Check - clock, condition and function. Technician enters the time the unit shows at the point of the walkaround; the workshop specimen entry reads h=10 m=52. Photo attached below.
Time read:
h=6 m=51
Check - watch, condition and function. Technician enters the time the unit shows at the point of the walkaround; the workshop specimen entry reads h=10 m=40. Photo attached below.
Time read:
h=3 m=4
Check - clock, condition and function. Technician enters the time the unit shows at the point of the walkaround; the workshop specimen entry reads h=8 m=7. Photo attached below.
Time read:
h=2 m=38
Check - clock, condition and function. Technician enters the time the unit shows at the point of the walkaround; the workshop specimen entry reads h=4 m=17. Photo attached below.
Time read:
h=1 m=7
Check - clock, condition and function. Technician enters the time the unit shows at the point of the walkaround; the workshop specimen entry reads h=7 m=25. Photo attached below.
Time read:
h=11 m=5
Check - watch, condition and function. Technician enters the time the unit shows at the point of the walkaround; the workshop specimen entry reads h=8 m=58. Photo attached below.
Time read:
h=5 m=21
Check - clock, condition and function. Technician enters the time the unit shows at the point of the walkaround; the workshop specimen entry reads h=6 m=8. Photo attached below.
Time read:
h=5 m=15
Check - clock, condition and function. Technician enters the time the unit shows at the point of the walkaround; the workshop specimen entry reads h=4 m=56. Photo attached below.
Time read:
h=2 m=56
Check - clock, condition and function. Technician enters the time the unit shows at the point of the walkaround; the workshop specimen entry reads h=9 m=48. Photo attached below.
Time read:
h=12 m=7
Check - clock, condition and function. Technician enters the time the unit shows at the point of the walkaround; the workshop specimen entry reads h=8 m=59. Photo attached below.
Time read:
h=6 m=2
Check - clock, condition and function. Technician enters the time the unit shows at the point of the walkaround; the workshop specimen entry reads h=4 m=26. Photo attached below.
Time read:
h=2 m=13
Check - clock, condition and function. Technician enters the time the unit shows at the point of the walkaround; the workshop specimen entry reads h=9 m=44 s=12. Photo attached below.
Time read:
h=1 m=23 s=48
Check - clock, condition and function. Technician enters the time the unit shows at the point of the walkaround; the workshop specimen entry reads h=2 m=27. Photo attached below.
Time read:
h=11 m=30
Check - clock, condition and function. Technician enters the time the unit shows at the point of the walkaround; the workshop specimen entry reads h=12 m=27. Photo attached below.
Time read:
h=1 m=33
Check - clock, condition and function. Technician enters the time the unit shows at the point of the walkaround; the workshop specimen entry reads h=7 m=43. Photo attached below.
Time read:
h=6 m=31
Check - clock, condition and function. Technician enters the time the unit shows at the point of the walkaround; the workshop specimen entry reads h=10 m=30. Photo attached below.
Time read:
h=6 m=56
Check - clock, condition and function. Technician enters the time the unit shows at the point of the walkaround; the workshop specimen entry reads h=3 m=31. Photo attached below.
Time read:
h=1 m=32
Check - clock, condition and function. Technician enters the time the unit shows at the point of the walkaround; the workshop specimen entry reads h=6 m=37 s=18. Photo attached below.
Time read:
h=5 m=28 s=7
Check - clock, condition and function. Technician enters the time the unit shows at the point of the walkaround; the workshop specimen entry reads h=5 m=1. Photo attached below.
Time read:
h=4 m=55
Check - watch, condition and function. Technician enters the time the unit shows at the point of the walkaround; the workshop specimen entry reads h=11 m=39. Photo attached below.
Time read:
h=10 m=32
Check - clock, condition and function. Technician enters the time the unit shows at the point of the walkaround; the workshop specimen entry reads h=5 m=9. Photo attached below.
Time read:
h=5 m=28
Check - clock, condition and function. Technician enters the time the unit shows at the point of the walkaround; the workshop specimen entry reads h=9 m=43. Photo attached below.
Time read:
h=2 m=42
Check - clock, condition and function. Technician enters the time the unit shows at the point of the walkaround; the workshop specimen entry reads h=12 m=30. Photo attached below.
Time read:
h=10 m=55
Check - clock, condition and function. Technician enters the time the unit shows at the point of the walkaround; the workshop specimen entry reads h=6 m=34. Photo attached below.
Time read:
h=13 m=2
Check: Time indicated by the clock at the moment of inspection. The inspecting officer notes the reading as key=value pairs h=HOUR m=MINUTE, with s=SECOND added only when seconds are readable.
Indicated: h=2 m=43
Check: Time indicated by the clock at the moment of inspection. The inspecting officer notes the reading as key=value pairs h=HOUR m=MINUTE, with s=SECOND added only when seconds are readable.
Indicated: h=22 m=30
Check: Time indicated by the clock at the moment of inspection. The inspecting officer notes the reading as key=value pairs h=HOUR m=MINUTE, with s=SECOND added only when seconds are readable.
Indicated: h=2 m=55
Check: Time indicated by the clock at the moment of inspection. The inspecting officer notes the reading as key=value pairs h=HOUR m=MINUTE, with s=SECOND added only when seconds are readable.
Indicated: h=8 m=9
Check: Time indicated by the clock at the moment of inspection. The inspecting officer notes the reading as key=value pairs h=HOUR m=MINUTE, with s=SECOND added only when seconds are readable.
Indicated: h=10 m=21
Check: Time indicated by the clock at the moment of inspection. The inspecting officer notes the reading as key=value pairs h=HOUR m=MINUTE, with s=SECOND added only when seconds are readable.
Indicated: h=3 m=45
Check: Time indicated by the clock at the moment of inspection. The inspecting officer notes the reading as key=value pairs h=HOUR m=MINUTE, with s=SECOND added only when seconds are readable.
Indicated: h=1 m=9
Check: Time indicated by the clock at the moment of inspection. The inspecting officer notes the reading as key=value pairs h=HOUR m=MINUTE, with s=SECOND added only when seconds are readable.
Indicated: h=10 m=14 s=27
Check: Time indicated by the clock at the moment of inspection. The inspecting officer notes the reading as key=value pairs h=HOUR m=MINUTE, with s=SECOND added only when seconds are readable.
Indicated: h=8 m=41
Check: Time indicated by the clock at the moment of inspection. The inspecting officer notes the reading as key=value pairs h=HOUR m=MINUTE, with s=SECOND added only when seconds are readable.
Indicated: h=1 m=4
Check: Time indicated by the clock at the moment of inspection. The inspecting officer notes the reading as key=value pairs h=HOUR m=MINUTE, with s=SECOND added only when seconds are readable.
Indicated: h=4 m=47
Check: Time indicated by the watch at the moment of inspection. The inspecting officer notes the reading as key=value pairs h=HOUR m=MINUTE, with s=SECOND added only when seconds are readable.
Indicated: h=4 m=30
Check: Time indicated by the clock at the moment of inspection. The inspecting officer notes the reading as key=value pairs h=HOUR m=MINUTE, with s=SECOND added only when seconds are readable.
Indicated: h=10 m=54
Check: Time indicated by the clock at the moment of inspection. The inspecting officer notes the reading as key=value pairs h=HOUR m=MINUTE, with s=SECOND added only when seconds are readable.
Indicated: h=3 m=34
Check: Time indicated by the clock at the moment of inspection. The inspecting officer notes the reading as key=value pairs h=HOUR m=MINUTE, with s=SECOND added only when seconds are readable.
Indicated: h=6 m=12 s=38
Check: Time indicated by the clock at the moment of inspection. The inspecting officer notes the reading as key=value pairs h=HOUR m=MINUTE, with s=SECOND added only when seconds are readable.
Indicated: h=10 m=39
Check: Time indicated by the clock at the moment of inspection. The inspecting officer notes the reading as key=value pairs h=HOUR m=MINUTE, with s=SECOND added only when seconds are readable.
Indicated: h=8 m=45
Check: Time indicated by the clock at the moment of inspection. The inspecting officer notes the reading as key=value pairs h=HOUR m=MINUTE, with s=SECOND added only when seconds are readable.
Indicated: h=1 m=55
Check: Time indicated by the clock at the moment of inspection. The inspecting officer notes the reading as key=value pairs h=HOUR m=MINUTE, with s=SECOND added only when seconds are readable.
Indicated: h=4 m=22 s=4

※ ※ ※

- [Exercise brief]: Copy all of the items above without any changes.

- [Task answer]:
Check - clock, condition and function. Technician enters the time the unit shows at the point of the walkaround; the workshop specimen entry reads h=10 m=52. Photo attached below.
Time read:
h=6 m=51
Check - watch, condition and function. Technician enters the time the unit shows at the point of the walkaround; the workshop specimen entry reads h=10 m=40. Photo attached below.
Time read:
h=3 m=4
Check - clock, condition and function. Technician enters the time the unit shows at the point of the walkaround; the workshop specimen entry reads h=8 m=7. Photo attached below.
Time read:
h=2 m=38
Check - clock, condition and function. Technician enters the time the unit shows at the point of the walkaround; the workshop specimen entry reads h=4 m=17. Photo attached below.
Time read:
h=1 m=7
Check - clock, condition and function. Technician enters the time the unit shows at the point of the walkaround; the workshop specimen entry reads h=7 m=25. Photo attached below.
Time read:
h=11 m=5
Check - watch, condition and function. Technician enters the time the unit shows at the point of the walkaround; the workshop specimen entry reads h=8 m=58. Photo attached below.
Time read:
h=5 m=21
Check - clock, condition and function. Technician enters the time the unit shows at the point of the walkaround; the workshop specimen entry reads h=6 m=8. Photo attached below.
Time read:
h=5 m=15
Check - clock, condition and function. Technician enters the time the unit shows at the point of the walkaround; the workshop specimen entry reads h=4 m=56. Photo attached below.
Time read:
h=2 m=56
Check - clock, condition and function. Technician enters the time the unit shows at the point of the walkaround; the workshop specimen entry reads h=9 m=48. Photo attached below.
Time read:
h=12 m=7
Check - clock, condition and function. Technician enters the time the unit shows at the point of the walkaround; the workshop specimen entry reads h=8 m=59. Photo attached below.
Time read:
h=6 m=2
Check - clock, condition and function. Technician enters the time the unit shows at the point of the walkaround; the workshop specimen entry reads h=4 m=26. Photo attached below.
Time read:
h=2 m=13
Check - clock, condition and function. Technician enters the time the unit shows at the point of the walkaround; the workshop specimen entry reads h=9 m=44 s=12. Photo attached below.
Time read:
h=1 m=23 s=48
Check - clock, condition and function. Technician enters the time the unit shows at the point of the walkaround; the workshop specimen entry reads h=2 m=27. Photo attached below.
Time read:
h=11 m=30
Check - clock, condition and function. Technician enters the time the unit shows at the point of the walkaround; the workshop specimen entry reads h=12 m=27. Photo attached below.
Time read:
h=1 m=33
Check - clock, condition and function. Technician enters the time the unit shows at the point of the walkaround; the workshop specimen entry reads h=7 m=43. Photo attached below.
Time read:
h=6 m=31
Check - clock, condition and function. Technician enters the time the unit shows at the point of the walkaround; the workshop specimen entry reads h=10 m=30. Photo attached below.
Time read:
h=6 m=56
Check - clock, condition and function. Technician enters the time the unit shows at the point of the walkaround; the workshop specimen entry reads h=3 m=31. Photo attached below.
Time read:
h=1 m=32
Check - clock, condition and function. Technician enters the time the unit shows at the point of the walkaround; the workshop specimen entry reads h=6 m=37 s=18. Photo attached below.
Time read:
h=5 m=28 s=7
Check - clock, condition and function. Technician enters the time the unit shows at the point of the walkaround; the workshop specimen entry reads h=5 m=1. Photo attached below.
Time read:
h=4 m=55
Check - watch, condition and function. Technician enters the time the unit shows at the point of the walkaround; the workshop specimen entry reads h=11 m=39. Photo attached below.
Time read:
h=10 m=32
Check - clock, condition and function. Technician enters the time the unit shows at the point of the walkaround; the workshop specimen entry reads h=5 m=9. Photo attached below.
Time read:
h=5 m=28
Check - clock, condition and function. Technician enters the time the unit shows at the point of the walkaround; the workshop specimen entry reads h=9 m=43. Photo attached below.
Time read:
h=2 m=42
Check - clock, condition and function. Technician enters the time the unit shows at the point of the walkaround; the workshop specimen entry reads h=12 m=30. Photo attached below.
Time read:
h=10 m=55
Check - clock, condition and function. Technician enters the time the unit shows at the point of the walkaround; the workshop specimen entry reads h=6 m=34. Photo attached below.
Time read:
h=13 m=2
Check: Time indicated by the clock at the moment of inspection. The inspecting officer notes the reading as key=value pairs h=HOUR m=MINUTE, with s=SECOND added only when seconds are readable.
Indicated: h=2 m=43
Check: Time indicated by the clock at the moment of inspection. The inspecting officer notes the reading as key=value pairs h=HOUR m=MINUTE, with s=SECOND added only when seconds are readable.
Indicated: h=22 m=30
Check: Time indicated by the clock at the moment of inspection. The inspecting officer notes the reading as key=value pairs h=HOUR m=MINUTE, with s=SECOND added only when seconds are readable.
Indicated: h=2 m=55
Check: Time indicated by the clock at the moment of inspection. The inspecting officer notes the reading as key=value pairs h=HOUR m=MINUTE, with s=SECOND added only when seconds are readable.
Indicated: h=8 m=9
Check: Time indicated by the clock at the moment of inspection. The inspecting officer notes the reading as key=value pairs h=HOUR m=MINUTE, with s=SECOND added only when seconds are readable.
Indicated: h=10 m=21
Check: Time indicated by the clock at the moment of inspection. The inspecting officer notes the reading as key=value pairs h=HOUR m=MINUTE, with s=SECOND added only when seconds are readable.
Indicated: h=3 m=45
Check: Time indicated by the clock at the moment of inspection. The inspecting officer notes the reading as key=value pairs h=HOUR m=MINUTE, with s=SECOND added only when seconds are readable.
Indicated: h=1 m=9
Check: Time indicated by the clock at the moment of inspection. The inspecting officer notes the reading as key=value pairs h=HOUR m=MINUTE, with s=SECOND added only when seconds are readable.
Indicated: h=10 m=14 s=27
Check: Time indicated by the clock at the moment of inspection. The inspecting officer notes the reading as key=value pairs h=HOUR m=MINUTE, with s=SECOND added only when seconds are readable.
Indicated: h=8 m=41
Check: Time indicated by the clock at the moment of inspection. The inspecting officer notes the reading as key=value pairs h=HOUR m=MINUTE, with s=SECOND added only when seconds are readable.
Indicated: h=1 m=4
Check: Time indicated by the clock at the moment of inspection. The inspecting officer notes the reading as key=value pairs h=HOUR m=MINUTE, with s=SECOND added only when seconds are readable.
Indicated: h=4 m=47
Check: Time indicated by the watch at the moment of inspection. The inspecting officer notes the reading as key=value pairs h=HOUR m=MINUTE, with s=SECOND added only when seconds are readable.
Indicated: h=4 m=30
Check: Time indicated by the clock at the moment of inspection. The inspecting officer notes the reading as key=value pairs h=HOUR m=MINUTE, with s=SECOND added only when seconds are readable.
Indicated: h=10 m=54
Check: Time indicated by the clock at the moment of inspection. The inspecting officer notes the reading as key=value pairs h=HOUR m=MINUTE, with s=SECOND added only when seconds are readable.
Indicated: h=3 m=34
Check: Time indicated by the clock at the moment of inspection. The inspecting officer notes the reading as key=value pairs h=HOUR m=MINUTE, with s=SECOND added only when seconds are readable.
Indicated: h=6 m=12 s=38
Check: Time indicated by the clock at the moment of inspection. The inspecting officer notes the reading as key=value pairs h=HOUR m=MINUTE, with s=SECOND added only when seconds are readable.
Indicated: h=10 m=39
Check: Time indicated by the clock at the moment of inspection. The inspecting officer notes the reading as key=value pairs h=HOUR m=MINUTE, with s=SECOND added only when seconds are readable.
Indicated: h=8 m=45
Check: Time indicated by the clock at the moment of inspection. The inspecting officer notes the reading as key=value pairs h=HOUR m=MINUTE, with s=SECOND added only when seconds are readable.
Indicated: h=1 m=55
Check: Time indicated by the clock at the moment of inspection. The inspecting officer notes the reading as key=value pairs h=HOUR m=MINUTE, with s=SECOND added only when seconds are readable.
Indicated: h=4 m=22 s=4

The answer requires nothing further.